YOUR INSTRUCTIONS: Work out how many lines in the records include the word "свежие", then answer with nothing but that number.

### DATA TO USE ###

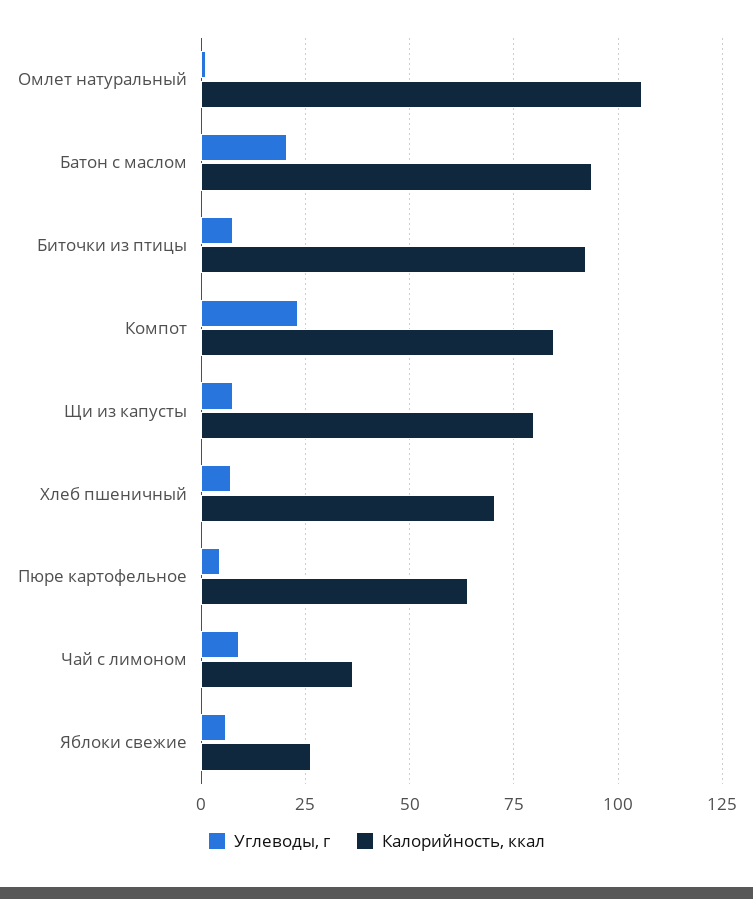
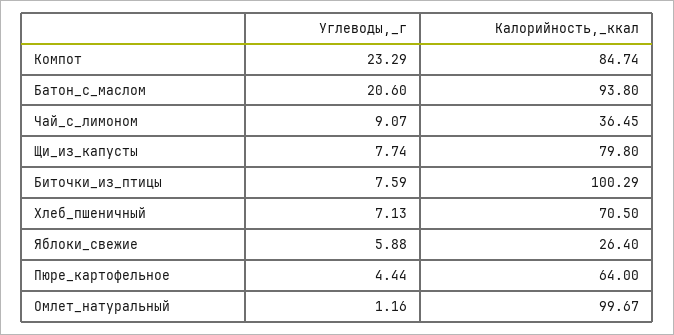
  {
    "Углеводы, г": {
      "Омлет натуральный": 1.16,
      "Батон с маслом": 20.6,
      "Биточки из птицы": 7.59,
      "Компот": 23.29,
      "Щи из капусты": 7.74,
      "Хлеб пшеничный": 7.13,
      "Пюре картофельное": 4.44,
      "Чай с лимоном": 9.07,
      "Яблоки свежие": 5.88
    },
    "Калорийность, ккал": {
-     "Омлет натуральный": 105,
+     "Омлет натуральный": 99.67,
      "Батон с маслом": 93.8,
-     "Биточки из птицы": 92.5,
+     "Биточки из птицы": 100.29,
      "Компот": 84.74,
      "Щи из капусты": 79.8,
      "Хлеб пшеничный": 70.5,
      "Пюре картофельное": 64,
      "Чай с лимоном": 36.45,
      "Яблоки свежие": 26.4
    }
  }

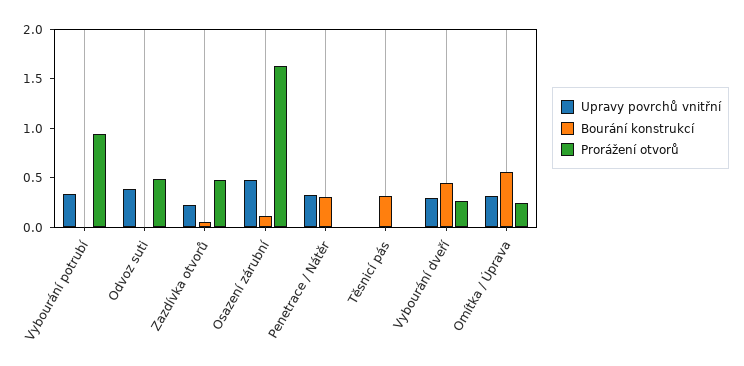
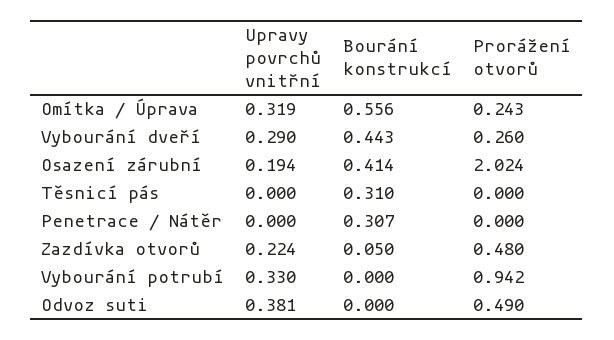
  {
    "Upravy povrchů vnitřní": {
      "Vybourání potrubí": 0.33,
      "Odvoz suti": 0.381,
      "Zazdívka otvorů": 0.224,
-     "Osazení zárubní": 0.5,
+     "Osazení zárubní": 0.194,
-     "Penetrace / Nátěr": 0.3,
+     "Penetrace / Nátěr": 0,
      "Těsnicí pás": 0,
      "Vybourání dveří": 0.29,
      "Omítka / Úprava": 0.319
    },
    "Bourání konstrukcí": {
      "Vybourání potrubí": 0,
      "Odvoz suti": 0,
      "Zazdívka otvorů": 0.05,
-     "Osazení zárubní": 0.1,
+     "Osazení zárubní": 0.414,
      "Penetrace / Nátěr": 0.307,
      "Těsnicí pás": 0.31,
      "Vybourání dveří": 0.443,
      "Omítka / Úprava": 0.556
    },
    "Prorážení otvorů": {
      "Vybourání potrubí": 0.942,
      "Odvoz suti": 0.49,
      "Zazdívka otvorů": 0.48,
-     "Osazení zárubní": 1.6,
+     "Osazení zárubní": 2.024,
      "Penetrace / Nátěr": 0,
      "Těsnicí pás": 0,
      "Vybourání dveří": 0.26,
      "Omítka / Úprava": 0.243
    }
  }

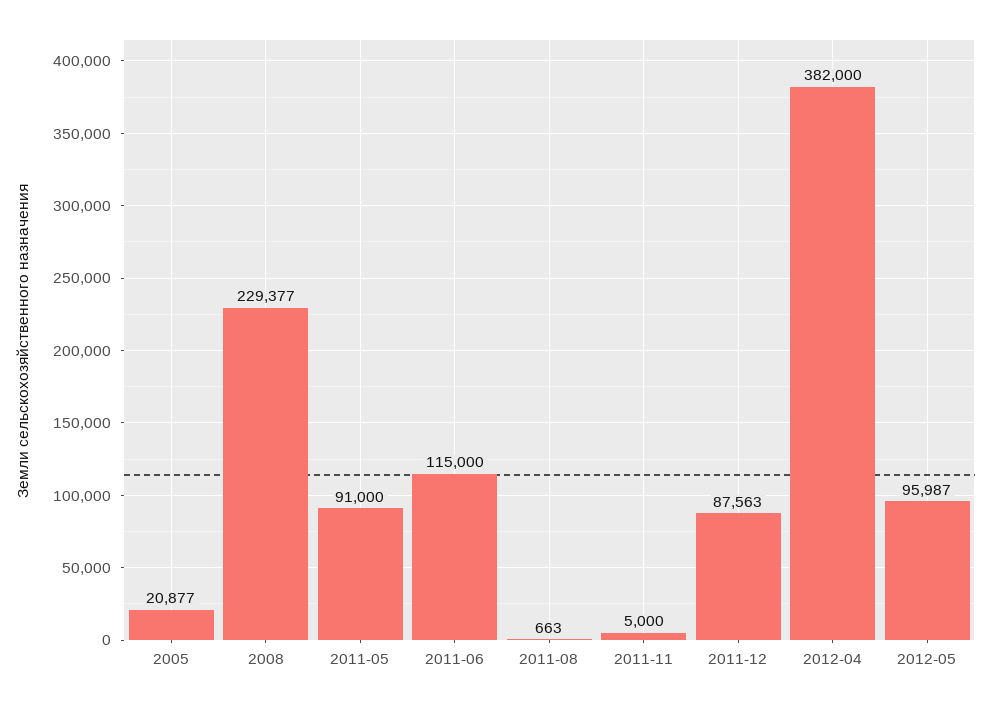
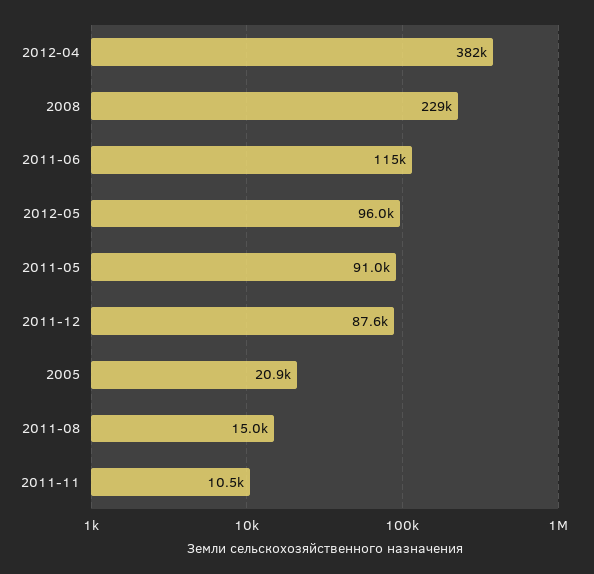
  {
    "2005": 20877,
    "2008": 229377,
    "2011-05": 91000,
    "2011-06": 115000,
-   "2011-08": 663,
+   "2011-08": 15000,
-   "2011-11": 5000,
+   "2011-11": 10500,
    "2011-12": 87563,
    "2012-04": 382000,
    "2012-05": 95987
  }

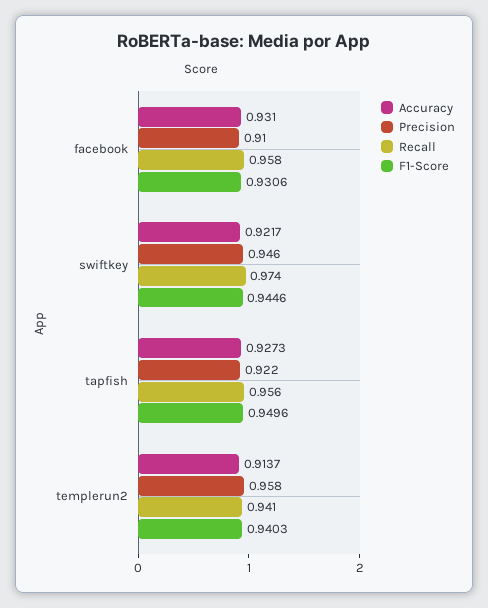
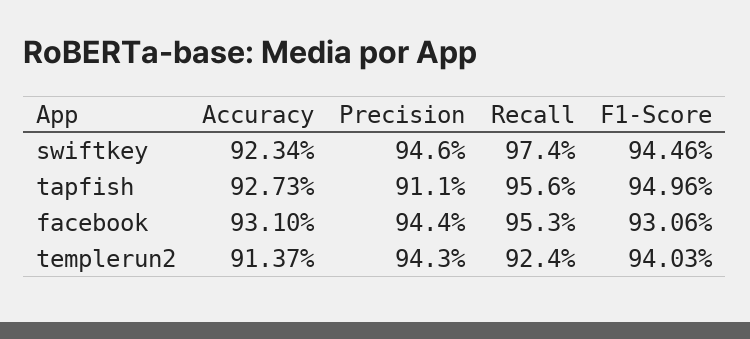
  {
    "Accuracy": {
      "facebook": 0.931,
-     "swiftkey": 0.9217,
+     "swiftkey": 0.9234,
      "tapfish": 0.9273,
      "templerun2": 0.9137
    },
    "Precision": {
-     "facebook": 0.91,
+     "facebook": 0.944,
      "swiftkey": 0.946,
-     "tapfish": 0.922,
+     "tapfish": 0.911,
-     "templerun2": 0.958
+     "templerun2": 0.943
    },
    "Recall": {
-     "facebook": 0.958,
+     "facebook": 0.953,
      "swiftkey": 0.974,
      "tapfish": 0.956,
-     "templerun2": 0.941
+     "templerun2": 0.924
    },
    "F1-Score": {
      "facebook": 0.9306,
      "swiftkey": 0.9446,
      "tapfish": 0.9496,
      "templerun2": 0.9403
    }
  }

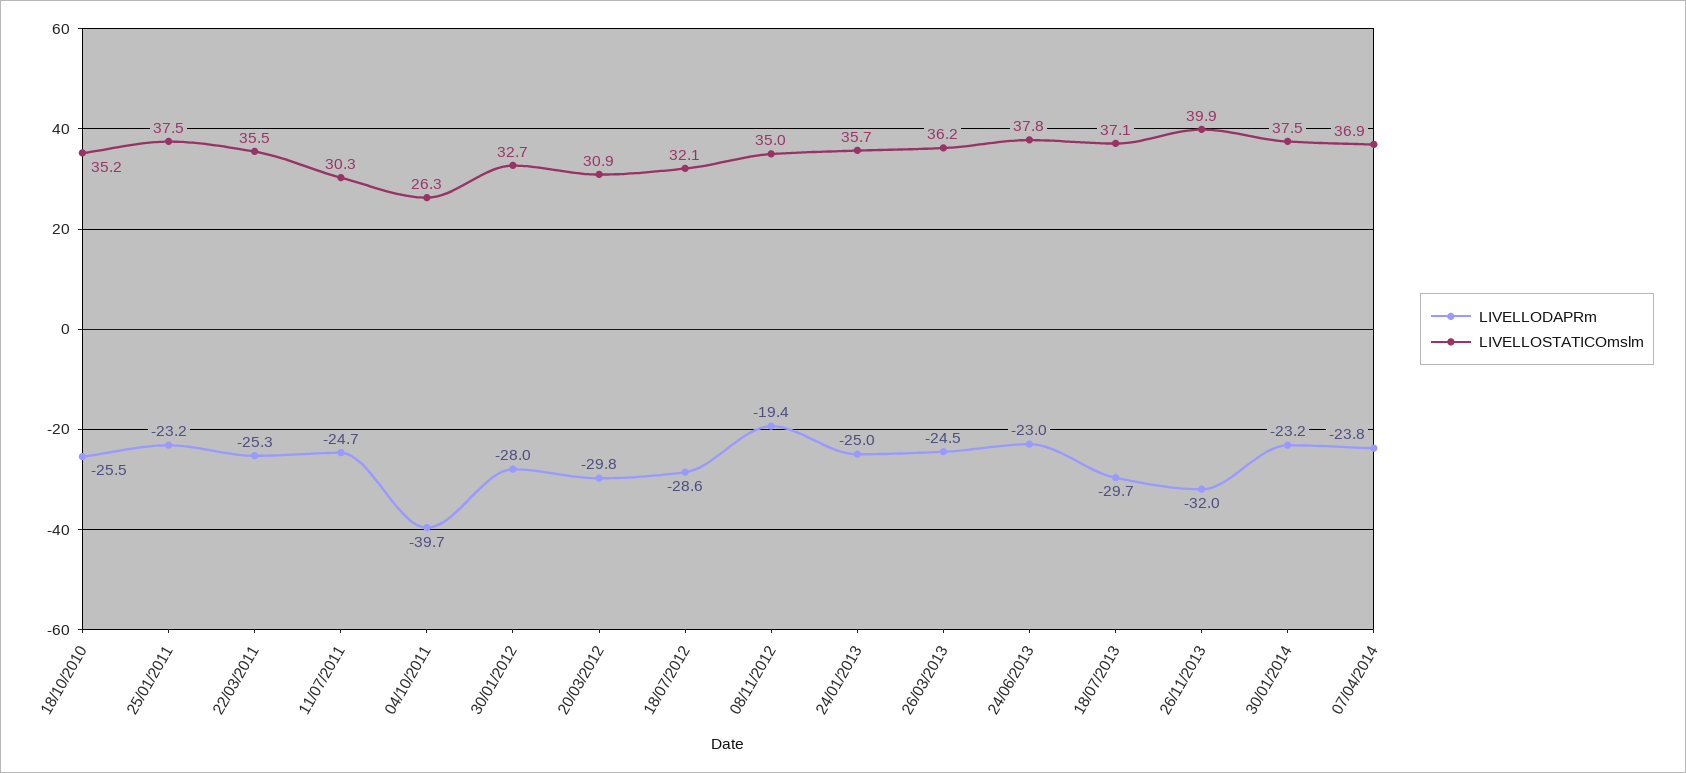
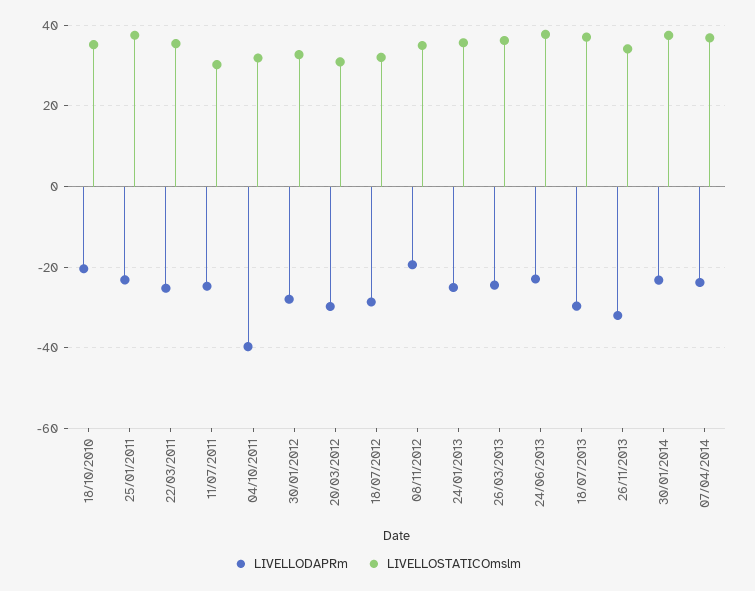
  {
    "LIVELLODAPRm": {
-     "18/10/2010": -25.5,
+     "18/10/2010": -20,
      "25/01/2011": -23.2,
      "22/03/2011": -25.3,
      "11/07/2011": -24.7,
      "04/10/2011": -39.7,
      "30/01/2012": -28,
      "20/03/2012": -29.8,
      "18/07/2012": -28.6,
      "08/11/2012": -19.4,
      "24/01/2013": -25,
      "26/03/2013": -24.5,
      "24/06/2013": -23,
      "18/07/2013": -29.7,
      "26/11/2013": -32,
      "30/01/2014": -23.2,
      "07/04/2014": -23.8
    },
    "LIVELLOSTATICOmslm": {
      "18/10/2010": 35.2,
      "25/01/2011": 37.5,
      "22/03/2011": 35.5,
      "11/07/2011": 30.3,
-     "04/10/2011": 26.3,
+     "04/10/2011": 32,
      "30/01/2012": 32.7,
      "20/03/2012": 30.9,
      "18/07/2012": 32.1,
      "08/11/2012": 35,
      "24/01/2013": 35.7,
      "26/03/2013": 36.2,
      "24/06/2013": 37.8,
      "18/07/2013": 37.1,
-     "26/11/2013": 39.9,
+     "26/11/2013": 34,
      "30/01/2014": 37.5,
      "07/04/2014": 36.9
    }
  }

###

RESPONSE BELOW: 2